Within NSW the acceptable range for dissolved oxygen (DO) levels in water can vary due to many factors like water type (fresh, lake, drinking etc.) as well as factors like if marine life is living within. on average an acceptable range is between 4-8mg/L however the optimum range is between 8-14mg/g, therefore i will base my numbers off 10mg/L.
Below the data represents that 337 individual times the water was test at different stations they received a reading higher than or equal to 10mg/L. This number indicates a postive thing for water quality as it helps with the survival of marine and aquatic life.

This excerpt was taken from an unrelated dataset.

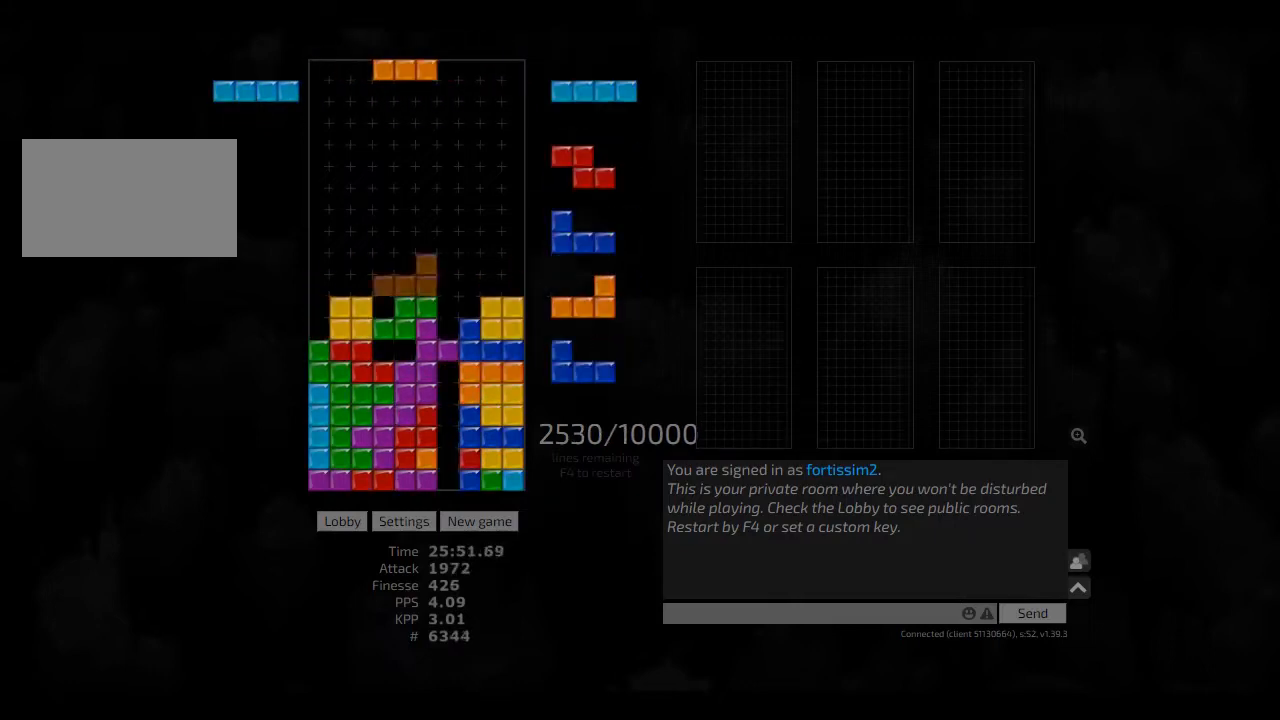
{"keys": ["hd"], "events": [[42, "right", "down"], [167, "right", "up"], [250, "hd", "down"], [250, "left", "down"], [292, "cw", "down"], [333, "hd", "up"], [417, "cw", "up"], [417, "hd", "down"], [417, "left", "up"]]}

and therefore 558 times they received readings that were below or equal to 10mg/L which isnt a negative thing depending on how low the data set goes. so for intrest i calculated below 4mg/L as well as below that limit it can cause stress and can be lethal to species, this returned a value of 0 meaning that this is a postive thing and all marine life if just based off DO would survive.
=sort(df$Dissolved.Oxygen.mg_L) # Sorts the data DO
length(s[DO>=10]) # Counts how many are more than or equal to 10
[1] 337
length(s[DO<=10]) # Counts how many are less than or equal to 10
[1] 558
length(s[DO<4])
[1] 0
library(ggplot2)
ggplot(data.frame(x = c(9.40-4*1.54, 9.40+4*1.54)), aes(x = x)) +
stat_function(fun = dnorm, args = list(mean = 9.40, sd=1.54)) +
xlab("x") +
ylab(expression(N(9.40,1.54^2)~pdf))
Figure 11: This normal distribution curve. with a μ=9.40 and a σ= 1.54
ggplot(data.frame(x = c(9.40-4*1.54, 9.40+4*1.54)), aes(x = x)) +
stat_function(fun = dnorm, args = list(mean = 9.40, sd=1.54)
geom = "area", fill = "white") +
,stat_function(fun = dnorm, args = list(mean = 9.40, sd=1.54)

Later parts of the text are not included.